Positive effects of inflation
- It stimulates people’s efforts. People tend to work harder during inflation so as to maintain their material wellbeing
- It leads to increased production. Production is more profitable during times of inflation because of high prices
- Government revenue from taxes increases because of high income. Hence the government is able to finance projects.
- Full utilization of resource to increase production. Including redundant resources such as clay for pottery and scrap for iron and steel production.
- Entrepreneurship is stimulated. Due to high level of profit
- Inflation leads to fair distribution of incomes and wealth. People holding stock and shares of companies which do not carry fixed rate of interest tend to gain during inflationary situation.

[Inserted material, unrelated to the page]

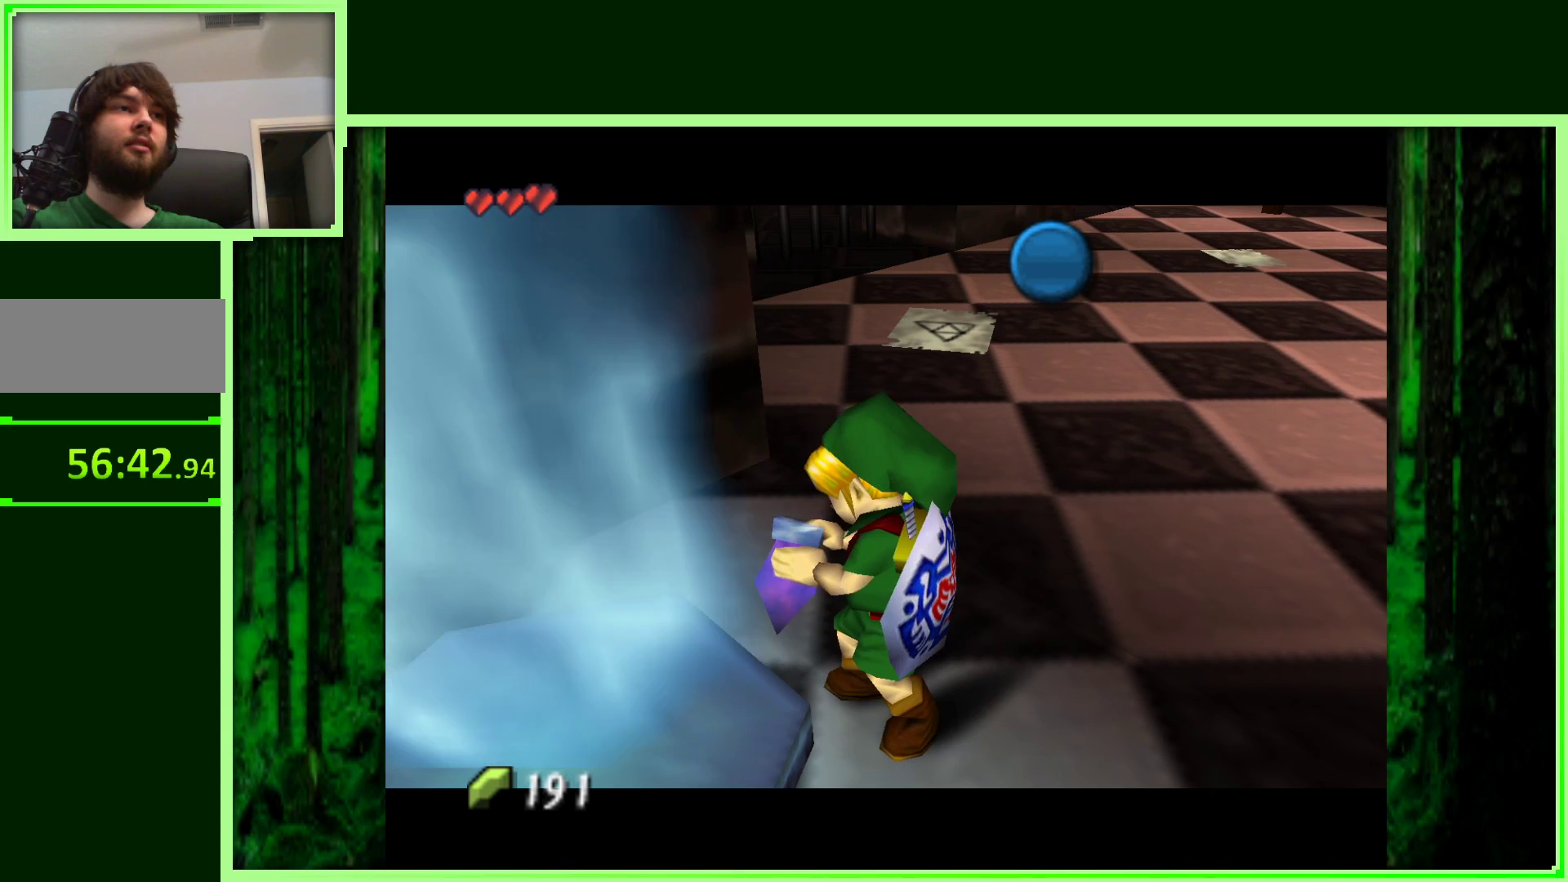
{"buttons": ["A"], "left_stick": "center", "events": [[50, "A", "up"], [150, "A", "down"], [300, "A", "up"], [417, "A", "down"]]}
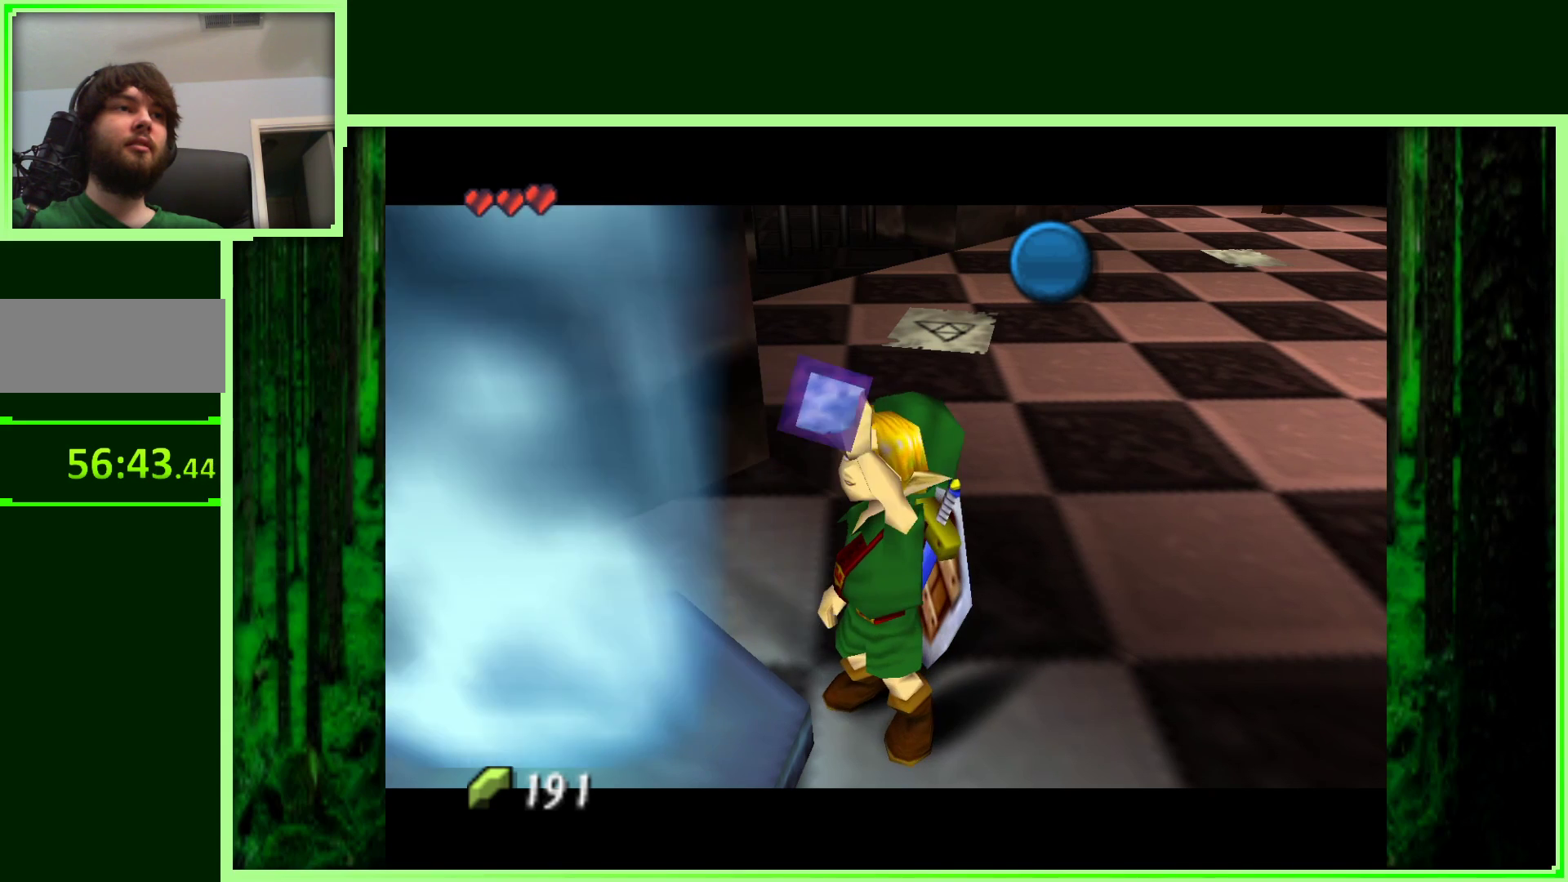
{"buttons": ["A"], "left_stick": "center", "events": [[50, "A", "up"], [200, "A", "down"], [300, "A", "up"], [450, "A", "down"]]}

- Rural urban migration is discouraged. Due to high cost of living in towns
- It results into industrialization. Due to high profits.
- Boosts Real Estate, Energy, Value Stocks since landlords can protect themselves against inflation by raising rents, even as inflation erodes the real cost of fixed-rate mortgages.
- Stimulates labour mobility and labour efficiency
Negative effects of inflation
- During inflation money losses value; thus creditors lose in terms of real value while debtors gain
- It leads to income inequality. This because fixed income earner receive less and lose in real term while business people gain in price increases.
- Reduces purchasing power
- Hurts the Poor Disproportionately. Lower-income consumers tend to spend a higher proportion of their income overall and on necessities than those with higher incomes, and so have less of a cushion against the loss of purchasing power inherent in inflation.
- Leads raising bank interest rates
- It worsens the government’s budget deficits. During inflation governments revises its plans and contracts which is quite expensive.
- It leads to rural-urban migration since people tend to leave less paying jobs like agriculture and run for urban jobs.
- It discourages people from keeping money in the bank and at home and prefer keeping money in real assets.
- It worsens a country’s balance of payment position because countries do not like to import from countries experiencing inflation.
- Inflation requires a country to carry out devaluation from time to time which makes imports expensive leading to import inflation.
- Inflation discourages investment.
- It worsens the value of local currency. People therefore prefer to hold money in form of foreign currency.
- Inflation encourages speculation and speculation leads to hoarding of essential commodities. This worsen people’s standards of living.
- It leads to political anarchy because people resent regime in power.